A More Coherent Model
To move beyond dysfunction, teams must not only adopt shared responsibilities. They must also establish clear protocols for alignment. These are not rituals for form’s sake, but high-leverage contact points where roles meet, information flows, and trust is reinforced.
A sound protocol might include:
- A single source of truth for priorities, shared by product and engineering
- Architecture decisions explicitly paired with business value outcomes
- Regular alignment points during planning, where roadmap intent and feasibility meet
- Feedback loops through retrospectives, focused not only on delivery but on decision quality
- Continuous synchronisation through shared roadmapping, to reduce divergence over time
These contact points are not optional. They form the interface between teams—the human equivalent of API boundaries. Their absence guarantees drift.

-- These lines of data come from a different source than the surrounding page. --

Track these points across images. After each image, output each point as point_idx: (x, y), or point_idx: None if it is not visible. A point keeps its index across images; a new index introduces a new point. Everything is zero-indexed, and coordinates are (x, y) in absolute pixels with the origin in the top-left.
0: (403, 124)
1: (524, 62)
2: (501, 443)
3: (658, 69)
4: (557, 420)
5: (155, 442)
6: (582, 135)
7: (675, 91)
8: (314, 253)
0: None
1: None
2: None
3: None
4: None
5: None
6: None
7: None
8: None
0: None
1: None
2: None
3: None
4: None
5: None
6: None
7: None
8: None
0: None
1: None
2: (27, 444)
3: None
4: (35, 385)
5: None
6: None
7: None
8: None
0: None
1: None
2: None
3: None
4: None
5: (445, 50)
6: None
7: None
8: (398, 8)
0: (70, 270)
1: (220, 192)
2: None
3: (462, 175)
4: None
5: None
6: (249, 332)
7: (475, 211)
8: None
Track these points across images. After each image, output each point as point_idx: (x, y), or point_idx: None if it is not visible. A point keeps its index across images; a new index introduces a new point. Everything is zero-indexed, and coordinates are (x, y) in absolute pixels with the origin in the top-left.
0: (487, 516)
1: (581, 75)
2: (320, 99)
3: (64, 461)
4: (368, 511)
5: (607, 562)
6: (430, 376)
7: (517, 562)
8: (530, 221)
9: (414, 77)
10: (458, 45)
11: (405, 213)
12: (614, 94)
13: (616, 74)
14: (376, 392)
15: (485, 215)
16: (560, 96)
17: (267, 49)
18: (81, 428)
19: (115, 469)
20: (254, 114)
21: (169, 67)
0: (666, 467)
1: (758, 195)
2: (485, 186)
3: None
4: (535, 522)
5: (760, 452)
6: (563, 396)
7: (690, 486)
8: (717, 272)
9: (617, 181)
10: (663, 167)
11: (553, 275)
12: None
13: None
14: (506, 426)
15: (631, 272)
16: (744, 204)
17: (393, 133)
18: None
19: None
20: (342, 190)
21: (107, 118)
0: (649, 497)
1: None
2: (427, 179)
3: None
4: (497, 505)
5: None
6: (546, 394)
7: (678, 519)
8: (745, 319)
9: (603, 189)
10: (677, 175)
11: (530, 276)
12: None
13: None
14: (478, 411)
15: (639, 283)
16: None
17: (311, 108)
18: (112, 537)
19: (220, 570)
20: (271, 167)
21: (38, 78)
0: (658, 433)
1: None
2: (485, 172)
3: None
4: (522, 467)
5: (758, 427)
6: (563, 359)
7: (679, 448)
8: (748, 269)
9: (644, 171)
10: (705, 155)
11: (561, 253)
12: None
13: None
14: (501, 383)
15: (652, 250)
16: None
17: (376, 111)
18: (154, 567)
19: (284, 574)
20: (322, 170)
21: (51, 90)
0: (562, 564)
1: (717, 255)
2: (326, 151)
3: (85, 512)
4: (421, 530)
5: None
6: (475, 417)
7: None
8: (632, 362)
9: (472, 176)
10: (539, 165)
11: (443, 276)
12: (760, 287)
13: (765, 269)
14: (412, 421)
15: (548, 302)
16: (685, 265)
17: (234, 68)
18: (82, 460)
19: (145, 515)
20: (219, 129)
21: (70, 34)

Instead of rigidly dividing ownership of how, what, and why, mature teams treat these as shared responsibilities with different centres of gravity:
- Framing the problem: Product and engineering shape the framing together, based on insight and context
- Understanding constraints: Engineering leads, but product is expected to understand and reflect them
- Shaping delivery: Engineering owns execution, but product collaborates on trade-offs
- Communicating intent: Everyone contributes to clarity, narrative, and context
This model avoids collapse into command-and-control or vague consensus. It also mitigates the impact of Conway’s Law by ensuring architectural decisions are not shaped by organisational silos, but by system integrity and shared understanding. It preserves ownership while encouraging strategic tension and creative disagreement that strengthens design.
A Final Reflection
Strong products follow coherent systems. Coherent systems follow teams that align on more than just intent. They align on responsibility.
When the surface lies about the system, trust decays. When engineering is sidelined during framing, the result is not delivery. It is disconnect.
Teams must resist the false clarity of cleanly split roles. A strong product surface must reflect what the system can truly support. That requires overlapping understanding, structured collaboration, and shared accountability.
You cannot ship alignment. You must build it.